2. The method of encapsulating PbS quantum dots of claim 1, wherein the size of the said PbS quantum dots is controlled by the number of ALD cycles during said PbS quantum dot deposition.

3. The method of encapsulating PbS quantum dots of claim 1, wherein a second layer of said PbS quantum dots is deposited on said encapsulating layer of said TiO₂, wherein a second said encapsulating layer of said TiO₂is deposited on said second layer of said PbS quantum dots and said second encapsulating layer of said TiO₂, wherein stacked layers of said encapsulated and separated PbS quantum dots are formed.

4. The method of encapsulating PbS quantum dots of claim 3, wherein more than two layers of said encapsulated and separated PbS quantum dots are formed.
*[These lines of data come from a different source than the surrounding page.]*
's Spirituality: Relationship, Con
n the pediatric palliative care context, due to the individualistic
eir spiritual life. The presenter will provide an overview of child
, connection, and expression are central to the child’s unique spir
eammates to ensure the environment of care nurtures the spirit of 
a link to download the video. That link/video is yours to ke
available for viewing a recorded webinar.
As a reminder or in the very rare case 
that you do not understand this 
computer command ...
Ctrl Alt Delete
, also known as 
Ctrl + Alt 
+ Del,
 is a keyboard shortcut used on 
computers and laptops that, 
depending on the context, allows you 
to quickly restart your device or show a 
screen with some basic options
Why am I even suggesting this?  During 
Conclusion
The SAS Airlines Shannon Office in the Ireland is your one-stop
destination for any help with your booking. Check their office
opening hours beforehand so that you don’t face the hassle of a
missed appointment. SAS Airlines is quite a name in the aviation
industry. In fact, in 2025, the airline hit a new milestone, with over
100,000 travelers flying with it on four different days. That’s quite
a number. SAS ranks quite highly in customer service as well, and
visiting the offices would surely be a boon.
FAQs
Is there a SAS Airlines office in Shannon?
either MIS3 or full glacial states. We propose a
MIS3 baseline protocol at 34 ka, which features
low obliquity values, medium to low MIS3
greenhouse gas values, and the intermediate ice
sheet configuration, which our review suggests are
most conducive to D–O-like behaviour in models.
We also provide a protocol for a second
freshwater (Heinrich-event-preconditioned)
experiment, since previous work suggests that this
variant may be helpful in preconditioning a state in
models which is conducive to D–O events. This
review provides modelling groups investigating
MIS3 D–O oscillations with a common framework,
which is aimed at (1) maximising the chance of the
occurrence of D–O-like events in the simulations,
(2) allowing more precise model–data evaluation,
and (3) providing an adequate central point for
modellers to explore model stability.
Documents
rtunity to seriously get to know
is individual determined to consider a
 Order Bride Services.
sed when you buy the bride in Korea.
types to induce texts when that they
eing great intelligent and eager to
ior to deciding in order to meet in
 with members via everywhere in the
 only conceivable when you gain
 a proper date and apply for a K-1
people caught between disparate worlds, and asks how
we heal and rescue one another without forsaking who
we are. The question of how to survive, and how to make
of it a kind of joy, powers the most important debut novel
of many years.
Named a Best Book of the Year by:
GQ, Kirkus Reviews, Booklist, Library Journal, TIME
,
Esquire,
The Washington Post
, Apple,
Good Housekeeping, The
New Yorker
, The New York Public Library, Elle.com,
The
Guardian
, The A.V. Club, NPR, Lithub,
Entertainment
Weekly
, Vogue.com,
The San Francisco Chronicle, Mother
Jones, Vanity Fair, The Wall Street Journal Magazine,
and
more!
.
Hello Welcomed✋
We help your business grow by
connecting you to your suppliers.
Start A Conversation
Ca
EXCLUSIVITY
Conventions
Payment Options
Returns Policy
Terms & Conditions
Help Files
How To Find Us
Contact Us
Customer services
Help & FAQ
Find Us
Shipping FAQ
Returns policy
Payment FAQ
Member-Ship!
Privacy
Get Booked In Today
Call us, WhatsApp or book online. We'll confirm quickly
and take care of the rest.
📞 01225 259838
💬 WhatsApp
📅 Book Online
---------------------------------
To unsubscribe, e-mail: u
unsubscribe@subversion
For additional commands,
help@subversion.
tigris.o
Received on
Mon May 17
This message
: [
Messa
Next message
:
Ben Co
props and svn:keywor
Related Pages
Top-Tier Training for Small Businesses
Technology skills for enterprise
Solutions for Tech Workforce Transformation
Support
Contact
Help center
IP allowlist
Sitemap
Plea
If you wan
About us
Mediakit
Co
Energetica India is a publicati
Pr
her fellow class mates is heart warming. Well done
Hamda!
5. The method of encapsulating PbS quantum dots of claim 3, wherein the vertical separation of said layers of said encapsulated and separated PbS quantum dots is controlled according to the thickness of said encapsulating layer of said TiO₂.

6. The method of encapsulating PbS quantum dots of claim 1, wherein tetrakis (dimethylamido) Titanium (IV) (TDMAT) is used as an ALD precursor to said TiO₂deposition.